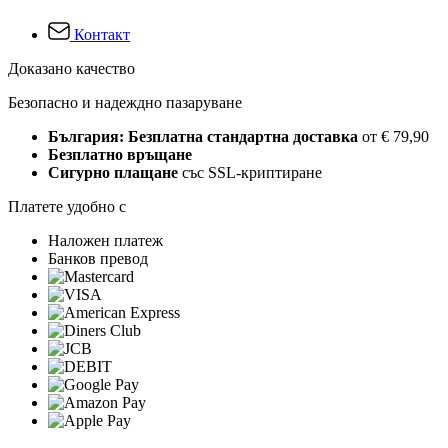
Контакт
Доказано качество
Безопасно и надеждно пазаруване
България: Безплатна стандартна доставка
от € 79,90
Безплатно връщане
Сигурно плащане
със SSL-криптиране
Платете удобно с
Наложен платеж
Банков превод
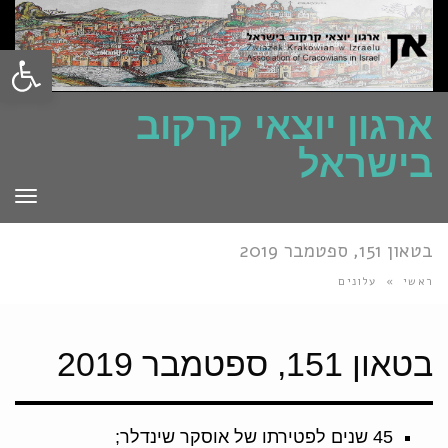
פתח סרגל
ארגון יוצאי קרקוב
בישראל
תפרי
בטאון 151, ספטמבר 2019
ראשי
»
עלונים
בטאון 151, ספטמבר 2019
45 שנים לפטירתו של אוסקר שינדלר;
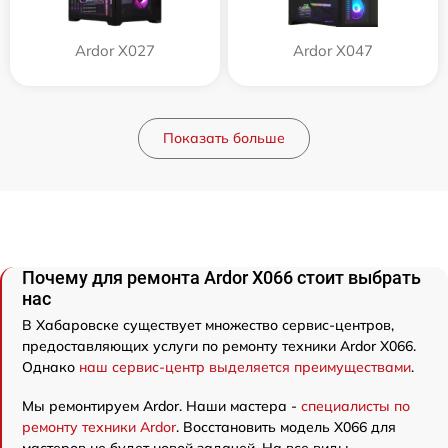
Ardor X027
Ardor X047
Показать больше
Почему для ремонта Ardor X066 стоит выбрать
нас
В Хабаровске существует множество сервис-центров,
предоставляющих услуги по ремонту техники Ardor X066.
Однако
наш сервис-центр выделяется преимуществами
.
Мы ремонтируем Ardor. Наши мастера -
специалисты по
ремонту техники Ardor
. Восстановить модель X066 для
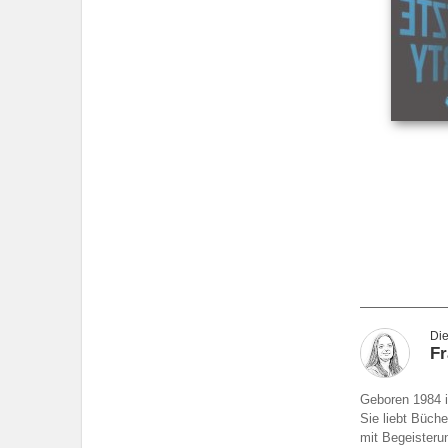
F
Geboren 1984 in
Sie liebt Büch
mit Begeisterun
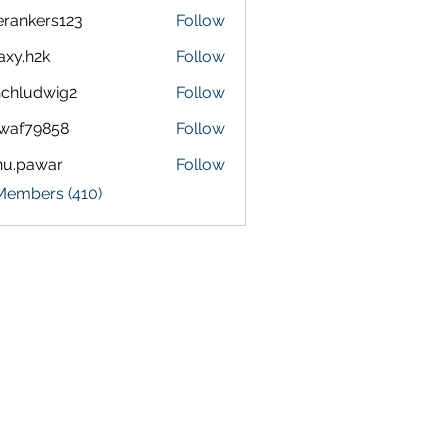
terankers123
Follow
kers123
axy.h2k
Follow
h2k
chludwig2
Follow
dwig2
waf79858
Follow
9858
nu.pawar
Follow
awar
 Members (410)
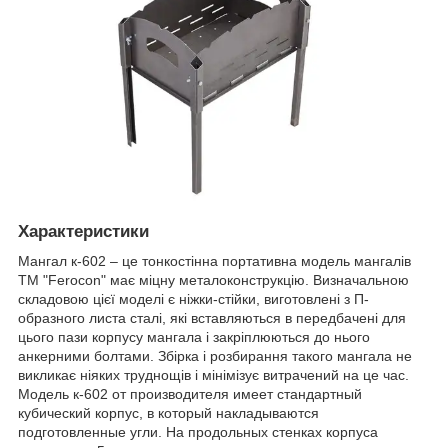
Характеристики
Мангал к-602 – це тонкостінна портативна модель мангалів
ТМ "Ferocon" має міцну металоконструкцію. Визначальною
складовою цієї моделі є ніжки-стійки, виготовлені з П-
образного листа сталі, які вставляються в передбачені для
цього пази корпусу мангала і закріплюються до нього
анкерними болтами. Збірка і розбирання такого мангала не
викликає ніяких труднощів і мінімізує витрачений на це час.
Модель к-602 от производителя имеет стандартный
кубический корпус, в который накладываются
подготовленные угли. На продольных стенках корпуса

--------------------------------

Would you write out an exact copy of the entries above, with no images?

Контакт
Доказано качество
Безопасно и надеждно пазаруване
България: Безплатна стандартна доставка
от € 79,90
Безплатно връщане
Сигурно плащане
със SSL-криптиране
Платете удобно с
Наложен платеж
Банков превод
פתח סרגל
ארגון יוצאי קרקוב
בישראל
תפרי
בטאון 151, ספטמבר 2019
ראשי
»
עלונים
בטאון 151, ספטמבר 2019
45 שנים לפטירתו של אוסקר שינדלר;
Ardor X027
Ardor X047
Показать больше
Почему для ремонта Ardor X066 стоит выбрать
нас
В Хабаровске существует множество сервис-центров,
предоставляющих услуги по ремонту техники Ardor X066.
Однако
наш сервис-центр выделяется преимуществами
.
Мы ремонтируем Ardor. Наши мастера -
специалисты по
ремонту техники Ardor
. Восстановить модель X066 для
F
Geboren 1984 in
Sie liebt Büch
mit Begeisterun
terankers123
Follow
kers123
axy.h2k
Follow
h2k
chludwig2
Follow
dwig2
waf79858
Follow
9858
nu.pawar
Follow
awar
 Members (410)
Характеристики
Мангал к-602 – це тонкостінна портативна модель мангалів
ТМ "Ferocon" має міцну металоконструкцію. Визначальною
складовою цієї моделі є ніжки-стійки, виготовлені з П-
образного листа сталі, які вставляються в передбачені для
цього пази корпусу мангала і закріплюються до нього
анкерними болтами. Збірка і розбирання такого мангала не
викликає ніяких труднощів і мінімізує витрачений на це час.
Модель к-602 от производителя имеет стандартный
кубический корпус, в который накладываются
подготовленные угли. На продольных стенках корпуса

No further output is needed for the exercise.